As an active facility for more than six decades, the answer is: A lot of things. What we now know, thanks to those documents declassified as part of that aforementioned Freedom of Information Act request, is that Area 51 was home to several now-familiar aircraft that were top-secret at the time, including the Lockheed A-12, the earlier Lockheed U-2, and the later Nighthawk F-117, the first operational aircraft designed using stealth technology.
In addition to these and other experimental aircraft, the base at Groom Lake really was home to technicians trying to reverse-engineer technologies from places other than the United States. These technologies just didn’t quite come from as far away as outer space. Instead, technicians at Area 51 were busily trying to reverse-engineer Soviet MiG fighter jets beginning in the 1960s and lasting throughout the Cold War. Early work on drone aircraft also appears to have been carried out at the Groom Lake facility.
What is Area 51 like today?
Though numerous documents were declassified and released to the public by the CIA, the region known as Area 51 remains a United States Air Force facility under heavy security protocols to this day. Indeed, in 2017, a crash at the site resulted in the death of a USAF pilot, though few further details were revealed, while in 2019, the same year as the Storm Area 51 Facebook event, an unidentified man drove through a security checkpoint headed for the base and was eventually shot to death by security officers and Lincoln County sheriff’s deputies.
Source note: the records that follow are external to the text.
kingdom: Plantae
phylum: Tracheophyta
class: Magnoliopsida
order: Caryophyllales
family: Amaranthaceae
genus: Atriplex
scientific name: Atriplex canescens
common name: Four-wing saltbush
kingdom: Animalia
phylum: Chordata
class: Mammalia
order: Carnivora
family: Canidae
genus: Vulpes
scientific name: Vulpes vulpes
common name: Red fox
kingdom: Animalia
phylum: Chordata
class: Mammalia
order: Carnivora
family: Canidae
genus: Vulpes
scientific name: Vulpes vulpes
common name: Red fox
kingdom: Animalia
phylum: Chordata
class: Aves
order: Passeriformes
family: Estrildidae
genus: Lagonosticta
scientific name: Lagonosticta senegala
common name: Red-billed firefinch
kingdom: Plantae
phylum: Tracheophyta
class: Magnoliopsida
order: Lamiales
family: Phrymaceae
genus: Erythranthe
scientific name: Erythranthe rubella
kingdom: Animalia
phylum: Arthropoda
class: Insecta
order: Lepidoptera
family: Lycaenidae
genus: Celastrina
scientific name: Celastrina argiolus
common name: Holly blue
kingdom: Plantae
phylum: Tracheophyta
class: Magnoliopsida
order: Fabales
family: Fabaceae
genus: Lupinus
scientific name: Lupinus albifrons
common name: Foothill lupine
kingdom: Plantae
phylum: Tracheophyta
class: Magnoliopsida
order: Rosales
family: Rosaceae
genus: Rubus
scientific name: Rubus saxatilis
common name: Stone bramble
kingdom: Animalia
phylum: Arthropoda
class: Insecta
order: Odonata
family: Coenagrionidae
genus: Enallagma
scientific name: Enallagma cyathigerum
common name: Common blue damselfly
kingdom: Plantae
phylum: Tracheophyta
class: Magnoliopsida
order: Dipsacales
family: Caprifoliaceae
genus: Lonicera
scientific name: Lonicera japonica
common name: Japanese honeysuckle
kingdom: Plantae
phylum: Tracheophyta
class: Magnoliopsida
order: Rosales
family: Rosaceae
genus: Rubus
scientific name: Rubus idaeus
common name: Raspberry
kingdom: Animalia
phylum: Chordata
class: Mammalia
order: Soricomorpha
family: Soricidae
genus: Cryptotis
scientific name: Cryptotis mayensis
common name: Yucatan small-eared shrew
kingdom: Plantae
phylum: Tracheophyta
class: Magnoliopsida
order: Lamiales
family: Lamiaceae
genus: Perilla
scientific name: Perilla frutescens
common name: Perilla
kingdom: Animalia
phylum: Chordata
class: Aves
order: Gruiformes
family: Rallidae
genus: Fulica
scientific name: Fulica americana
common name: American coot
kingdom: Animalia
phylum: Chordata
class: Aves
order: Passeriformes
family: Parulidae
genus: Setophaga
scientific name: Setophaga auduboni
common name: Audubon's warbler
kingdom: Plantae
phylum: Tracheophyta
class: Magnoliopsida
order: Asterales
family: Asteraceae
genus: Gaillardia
When the CIA first acquired the land in 1955, the spot that would become known as Area 51 only covered a rectangular area of about six by 10 miles. Today, the restricted airspace above the base is some 23 by 25 miles across, while the exclusionary area on the ground has expanded to consume much of the surrounding landscape, including land formerly administered by the Bureau of Land Management.
Keeping the curious out of such a large area could prove challenging, but the facility at Groom Lake is amply protected, including guards who patrol the perimeter in white pickup trucks and camouflage fatigues, known as “cammo dudes” among UFO enthusiasts who sometimes haunt the edges of the region. Aside from the guards, the base is protected by motion sensors and surveillance cameras, including ones placed beyond the borders of the base itself, to warn guards of approaching intruders, while the roads leading to and from Area 51 are monitored with security checkpoints.
So, while there’s no real way to know what’s happening at Area 51 today, we have a pretty good idea of what has taken place there over the past half-century, including a variety of experimental aircraft tests that helped to give the base its reputation among ufologists and conspiracy theorists. Who knows what the next Freedom of Information Act request will reveal?